その言葉に、ライアの表情が幾分か晴れる。


「さっきはハリボテでも振る舞えって言っちゃったけどさ、契約ってのは魂と魂の繋がり。対象によっては簡単に内面なんて暴かれてしまうだろう。だからそこらの動物としか契約できてないと思うんだが……どうせライアは一回弾かれたらすぐ諦めてるだろう?」


「う、うん……」


「そこで、諦めずに何度も何度も挑戦する。それが大事だ。そうすれば必ずではないが、どれだけ拒否しても拒絶しても自分を求めてくる。それだけ自分の力を必要としているんだと。じゃあ仕方ないな、契約してやるかって思ってくれるさ」


「そうかな……私と契約をしてくれる子なんているのかな」


ライアらしくない弱気な言葉。相当思い悩んでいたようだ。


「らしくないじゃないか。いつも虚勢張っていたんじゃないのか?」


「えっ……」


「フェーレが居るから、フェーレのために私が、フェーレを守らないと、フェーレが、フェーレが、フェーレがってさ」


「そんな……私は、私は別にそんなんじゃ」


「即答できてない時点で図星だったんじゃないのか?ライア、君の行動の大半はフェーレを基準にしてたんじゃないのか?君の行動の原動力はフェーレなんじゃないか?なにもかも、困ったらフェーレを理由にしていたのでは?」


「──ッ!」


「だからこうして自分のことになると弱気になるんだ。
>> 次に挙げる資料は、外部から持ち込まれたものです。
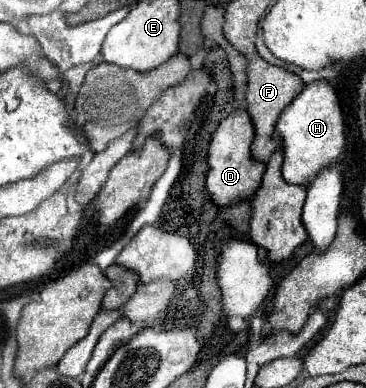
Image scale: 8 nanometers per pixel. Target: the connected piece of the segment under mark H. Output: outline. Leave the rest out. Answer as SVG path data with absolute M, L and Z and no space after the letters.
M317 81L295 97L295 101L281 113L275 137L281 139L283 167L281 175L287 183L309 187L309 183L327 167L339 161L345 147L345 123L335 89L327 81Z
フェーレが絡んでいれば、私にはできないかもしれないけどフェーレのためだから頑張ろう。そんな考えになる。でもフェーレが関係ない。というより、今回みたいなライア自身に大きく関わることだと、私にはできないから諦めるしかないって、そう心の中で思ってるんじゃないか?」


「いやそれは……………………そう……なのかも」


「はぁ……」


「……ッ」


 ロアのため息に、思わず呆れられたのでは、見捨てられるのではないかと考えてしまうライア。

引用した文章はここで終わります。